Additional limitations observed: (i) Experiments were conducted at academic scales like LM1B/OWT (~9K H200 GPU hours), lacking instruction tuning or downstream tasks; scaling is supported mostly by citations of 1.7B results in Sahoo et al. 2026. (ii) The "\(\alpha_0^\text{train}=1\) is sufficient" finding was only validated on the OWT distribution. (iii) \(2L\) concatenation in the sequential phase is memory-intensive; stability in fp16/bf16 during long-context fine-tuning warrants further investigation.
Future directions: Evolving the Eso-LM (A) design ("bidirectional clean, causal masks") might recover PPL without losing cache; another path is integrating the IW bound directly into RLHF/RLAIF pipelines for MDM versions of DPO/GRPO.

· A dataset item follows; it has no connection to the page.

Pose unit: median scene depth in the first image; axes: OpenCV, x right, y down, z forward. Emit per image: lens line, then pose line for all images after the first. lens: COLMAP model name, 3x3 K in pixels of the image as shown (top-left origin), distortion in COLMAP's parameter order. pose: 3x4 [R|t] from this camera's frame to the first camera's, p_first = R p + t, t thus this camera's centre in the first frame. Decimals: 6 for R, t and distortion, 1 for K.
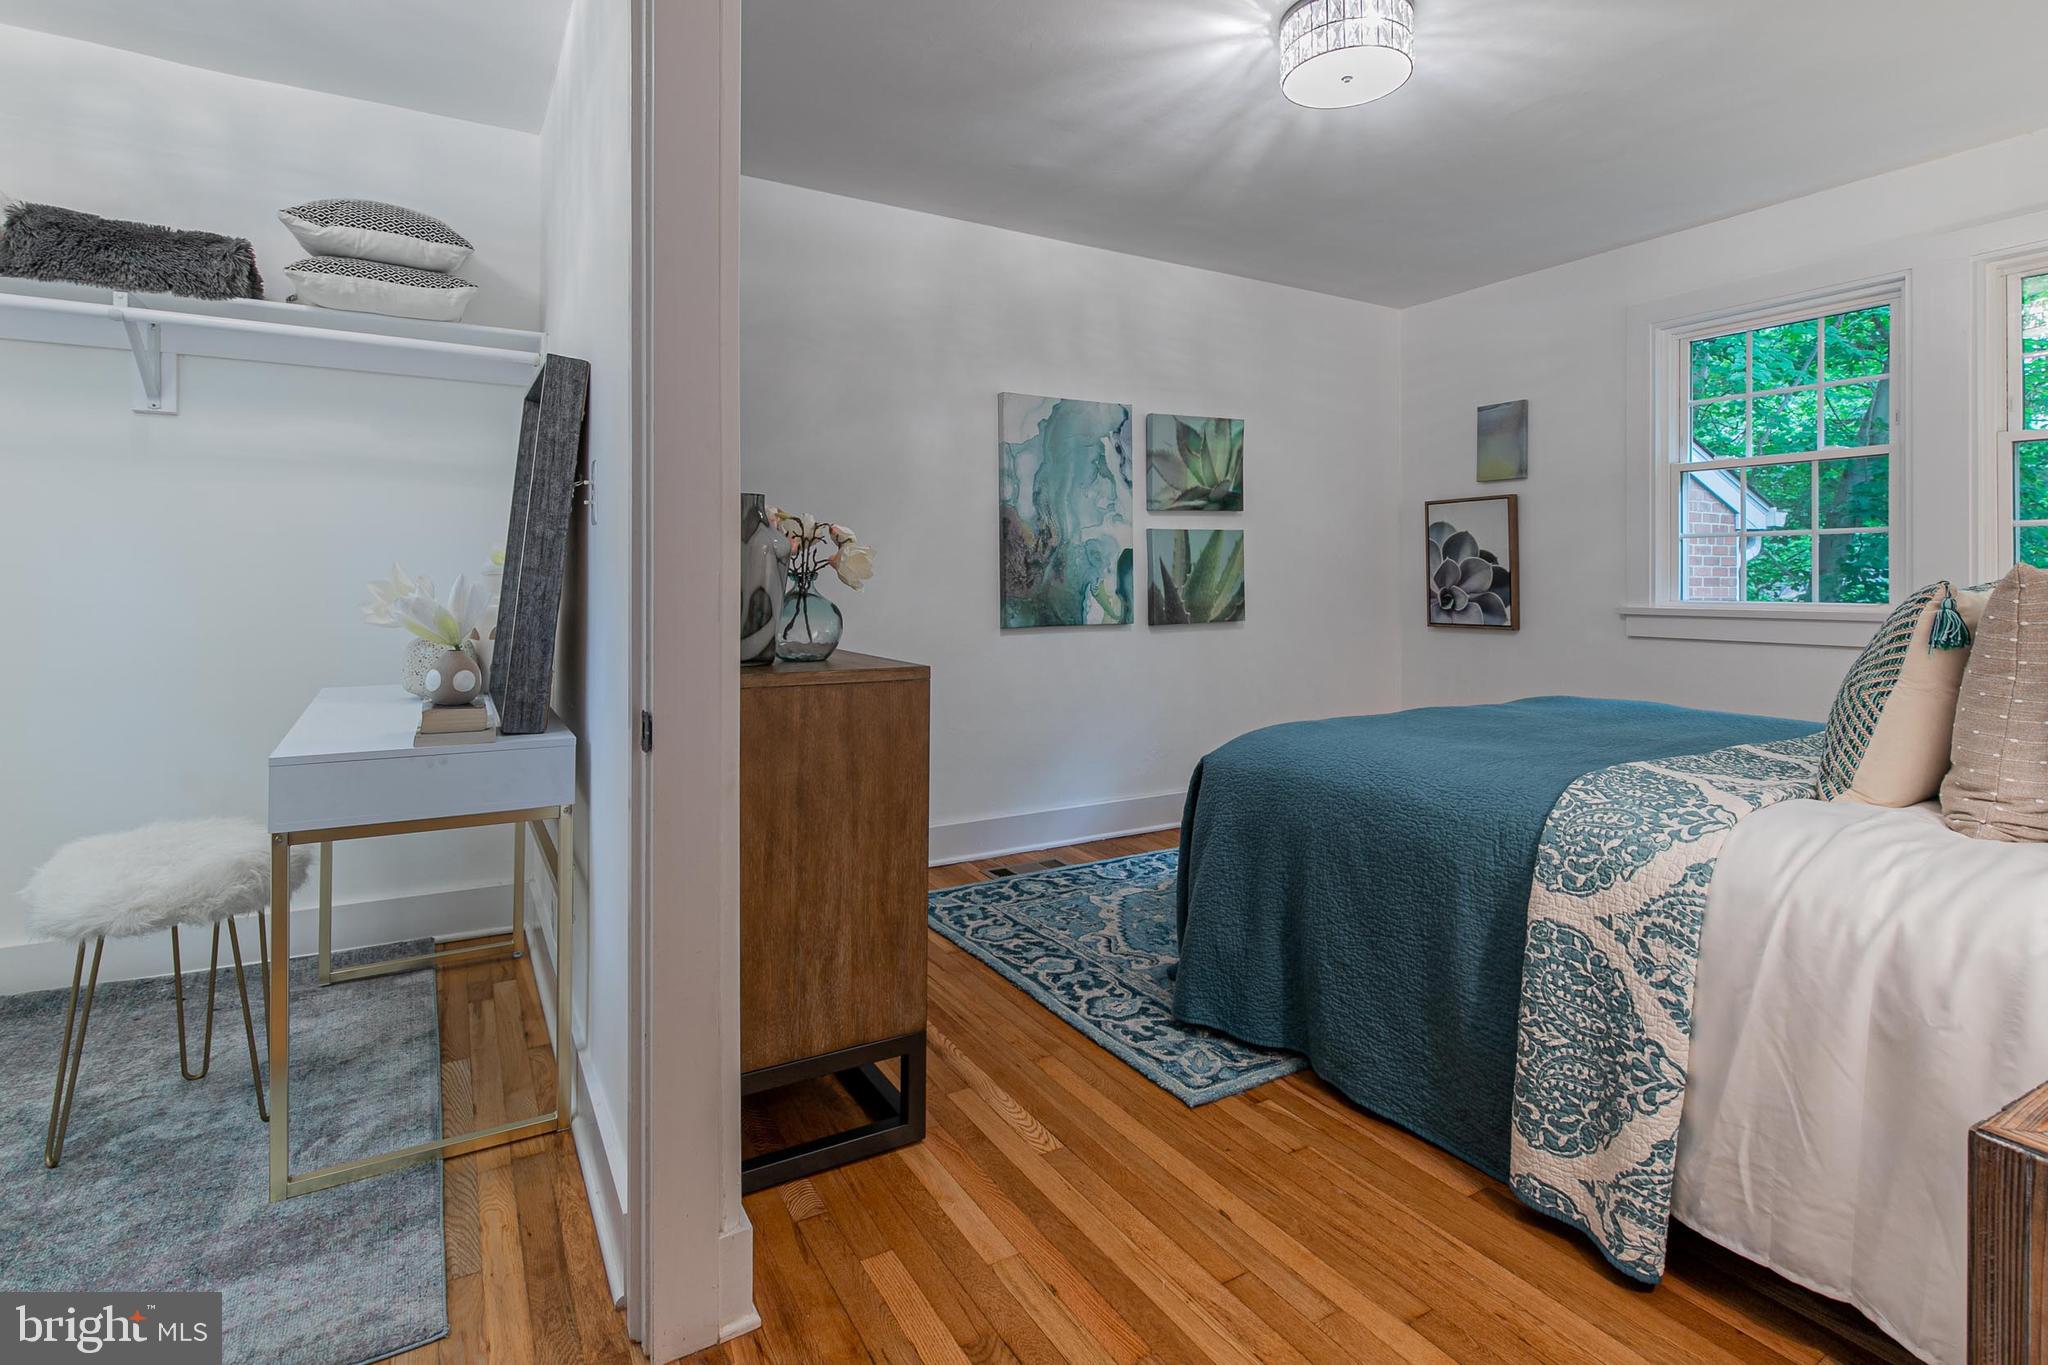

vs MDLM (Sahoo et al., 2024a): Both are MDMs, but MDLM uses a bidirectional DiT which prevents caching; Eso-LMs use causal-on-shuffled-sequence, making long-context inference 1-2 orders of magnitude faster at the cost of slightly higher NELBO at \(\alpha_0=1\).
vs BD3-LMs (Arriola et al., 2025): Both perform AR–MDM interpolation, but BD3-LM interpolates via block size with caching only between blocks, leading to quality collapse at small block sizes; Eso-LMs interpolate via \(\alpha_0\) at the token level with full cache, proving superior on the Pareto frontier.
vs Pannatier et al. (2024) / Xue et al. (2025): These are special cases of Eso-LMs with \(\alpha_0=1\); Xue adds AdaLN for position information, whereas Eso-LMs use only attention masks without extra parameters.
vs Concurrent KV cache work (Hu 2025, Wu 2025, Ma 2025): These use approximate caches (requiring internal block forwards or frequent refreshes), which degrade on long sequences; Eso-LMs use exact cache.

Rating¶

Novelty: ⭐⭐⭐⭐⭐ Architecturally implements the Any-Order AR perspective and provides the first exact likelihood and exact diffusion KV cache, solving long-standing MDM community issues.
Experimental Thoroughness: ⭐⭐⭐⭐ Covers LM1B/OWT, long contexts, ablations, and Pareto frontiers; only lacks real-world downstream tasks and large-scale instruction fine-tuning.
Writing Quality: ⭐⭐⭐⭐⭐ Formulas and diagrams (Fig. 1 feature comparison, Fig. 2 unified KV cache, Fig. 3 training/attention) are exceptionally clear, effectively explaining a non-intuitive design.
Value: ⭐⭐⭐⭐⭐ A critical engineering unlock for diffusion LMs—14–65× speedup for long contexts + single forward NELBO makes GRPO feasible on MDMs, already being reused in 8B-scale work.